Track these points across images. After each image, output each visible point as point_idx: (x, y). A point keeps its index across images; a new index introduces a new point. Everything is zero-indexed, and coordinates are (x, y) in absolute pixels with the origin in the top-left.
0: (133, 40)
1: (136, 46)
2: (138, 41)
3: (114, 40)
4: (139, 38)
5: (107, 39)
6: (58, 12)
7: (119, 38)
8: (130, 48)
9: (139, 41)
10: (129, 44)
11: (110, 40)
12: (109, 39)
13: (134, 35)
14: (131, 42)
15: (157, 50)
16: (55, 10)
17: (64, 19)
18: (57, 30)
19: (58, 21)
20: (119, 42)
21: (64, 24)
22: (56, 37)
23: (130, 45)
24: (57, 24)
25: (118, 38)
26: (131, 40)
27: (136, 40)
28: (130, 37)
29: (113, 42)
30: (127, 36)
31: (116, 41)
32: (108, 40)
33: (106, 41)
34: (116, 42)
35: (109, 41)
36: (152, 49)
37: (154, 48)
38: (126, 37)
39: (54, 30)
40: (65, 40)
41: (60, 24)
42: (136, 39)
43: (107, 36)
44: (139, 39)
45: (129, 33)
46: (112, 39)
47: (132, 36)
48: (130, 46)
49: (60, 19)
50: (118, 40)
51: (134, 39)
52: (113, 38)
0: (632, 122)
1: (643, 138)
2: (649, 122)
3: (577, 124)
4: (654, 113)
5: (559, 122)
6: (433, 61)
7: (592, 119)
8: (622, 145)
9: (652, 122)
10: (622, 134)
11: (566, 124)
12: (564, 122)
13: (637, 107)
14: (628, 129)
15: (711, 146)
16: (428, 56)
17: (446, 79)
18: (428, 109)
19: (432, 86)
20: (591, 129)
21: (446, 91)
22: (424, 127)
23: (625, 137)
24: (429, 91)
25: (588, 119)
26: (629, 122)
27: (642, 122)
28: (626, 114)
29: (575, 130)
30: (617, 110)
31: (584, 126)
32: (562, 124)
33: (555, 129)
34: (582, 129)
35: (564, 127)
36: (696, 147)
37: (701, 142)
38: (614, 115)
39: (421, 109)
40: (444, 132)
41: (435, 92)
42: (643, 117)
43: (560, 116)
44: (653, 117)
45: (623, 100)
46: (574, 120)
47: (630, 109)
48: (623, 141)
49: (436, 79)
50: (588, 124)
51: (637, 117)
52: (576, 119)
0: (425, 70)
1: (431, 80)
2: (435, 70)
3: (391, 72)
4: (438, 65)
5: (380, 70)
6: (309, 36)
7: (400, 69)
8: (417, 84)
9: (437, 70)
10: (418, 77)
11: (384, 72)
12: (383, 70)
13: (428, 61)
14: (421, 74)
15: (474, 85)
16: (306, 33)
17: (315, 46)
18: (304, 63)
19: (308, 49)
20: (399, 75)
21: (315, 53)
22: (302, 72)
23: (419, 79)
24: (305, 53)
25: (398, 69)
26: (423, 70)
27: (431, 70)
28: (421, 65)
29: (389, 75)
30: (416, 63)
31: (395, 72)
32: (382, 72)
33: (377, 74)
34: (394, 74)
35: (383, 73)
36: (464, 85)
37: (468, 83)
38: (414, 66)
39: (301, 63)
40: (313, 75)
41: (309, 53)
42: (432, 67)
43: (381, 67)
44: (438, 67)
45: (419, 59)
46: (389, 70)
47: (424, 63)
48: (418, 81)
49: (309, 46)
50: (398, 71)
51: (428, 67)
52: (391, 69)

= = = = =

• [Exercise details] Write down exactly the span of lines above from the one containing "2: (138, 41)" to the one containing "23: (130, 45)", both ends included.

• [Answer below]
2: (138, 41)
3: (114, 40)
4: (139, 38)
5: (107, 39)
6: (58, 12)
7: (119, 38)
8: (130, 48)
9: (139, 41)
10: (129, 44)
11: (110, 40)
12: (109, 39)
13: (134, 35)
14: (131, 42)
15: (157, 50)
16: (55, 10)
17: (64, 19)
18: (57, 30)
19: (58, 21)
20: (119, 42)
21: (64, 24)
22: (56, 37)
23: (130, 45)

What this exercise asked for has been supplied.